Typical it would happen just after I come back off holiday and it is full of stuff i wanted to watch. 

I find it a bit strange that there is nothing written to the logs at all? It does get past the first booting screen and so I'd have thought there would be something there with the current date next to it. 

Thanks for your help so far.
Adrian.


----------



## adrianeaton (Sep 30, 2002)

Is the hdx9 partition the one used for /var? 

So to use mke2fs I would type:

mke2fs -c /dev/hdc9 

Currently I can see hdc4 and hdc9. hdc7 doesn't want to mount. As I understand it tivo switches between hdc7 and hdc9 as a fallback incase there is a problem? Currently my tivo must be mounting hdc9 I guess.

Cheers,
Adrian.


----------



## blindlemon (May 12, 2002)

Yes, 9 is the /var - you can check by mounting it


----------



## adrianeaton (Sep 30, 2002)

deleteing /var didn't seem to make any difference it still gets stuck on the couple of seconds screen.

mounting hdc9 again and I can see it has recreated the standard directories including log. Looking into the log directory and it is empty. 

Is there any way of forcing a mfsassert to check the file system? I don't think the panic code 57 seems to be doing anything. I don't get a GSOD just the couple of seconds screen as usual.

How do I see the echo statements in rc.sysinit as they happen or even in a log file in order to debug it?

Cheers,
Adrian.


----------



## Pete77 (Aug 1, 2006)

adrianeaton said:


> Is there any way of forcing a mfsassert to check the file system? I don't think the panic code 57 seems to be doing anything. I don't get a GSOD just the couple of seconds screen as usual.


I believe its *mfsassert please * from something I remember reading on here.
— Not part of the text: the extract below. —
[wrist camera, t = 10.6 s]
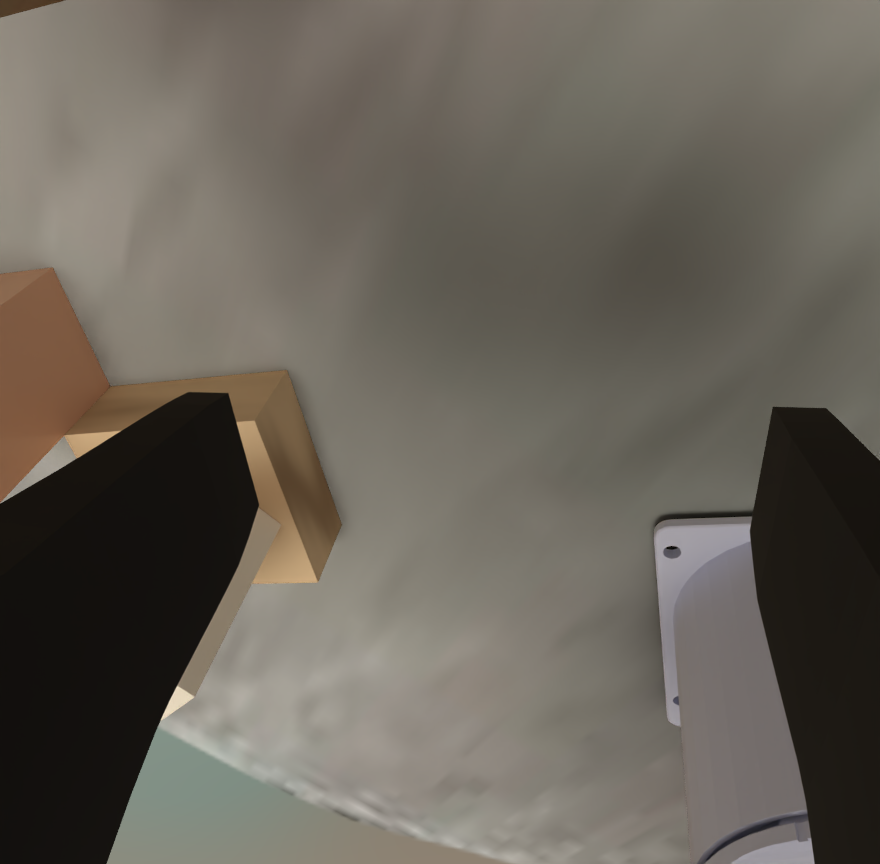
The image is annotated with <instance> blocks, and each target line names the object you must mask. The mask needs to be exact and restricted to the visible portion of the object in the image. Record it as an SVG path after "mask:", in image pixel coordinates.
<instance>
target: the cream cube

However perhaps best to wait for our resident expert, blindlemon, to confirm.


----------



## adrianeaton (Sep 30, 2002)

I can't get a bash prompt via telnet so it needs to be a command I can run from a pc running a tivo boot cd. Mfsassert doesn't seem to be available on the cd I have.

Adrian.


----------



## adrianeaton (Sep 30, 2002)

just tried the old original tivo hard drive before the upgrade and it works fine so definitely the data on the disc is corrupt somehow.

Is there anyway to reset all the files except the recorded programs? or copy off the programs and reset the disk from an image and then copy them back on again?

Thanks for your help
Adrian.


----------



## Pete77 (Aug 1, 2006)

adrianeaton said:


> just tried the old original tivo hard drive before the upgrade and it works fine so definitely the data on the disc is corrupt somehow.
> 
> Is there anyway to reset all the files except the recorded programs? or copy off the programs and reset the disk from an image and then copy them back on again?


How old is this drive you are having problems with? I notice that for some strange reason it doesn't seem to be anywhere on your list of possible scenarios that this hard drive has now reached the end of the road and needs to be replaced. Why would you want to keep on using a drive that has clearly already experienced a physical failure. 

The only way you can save programs on a corrupted hard drive is with dd-rescue.

blindlemon is the expert on such matters.


----------



## adrianeaton (Sep 30, 2002)

I have done a full scan of the drive using low level samsung HD utils and the physical drive is fine, its not that old anyway. I think it is just the software that has become corrupt


----------



## Pete77 (Aug 1, 2006)

adrianeaton said:


> I have done a full scan of the drive using low level samsung HD utils and the physical drive is fine, its not that old anyway. I think it is just the software that has become corrupt


OK fair point. Although how old is "not that old" and what size is the existing drive?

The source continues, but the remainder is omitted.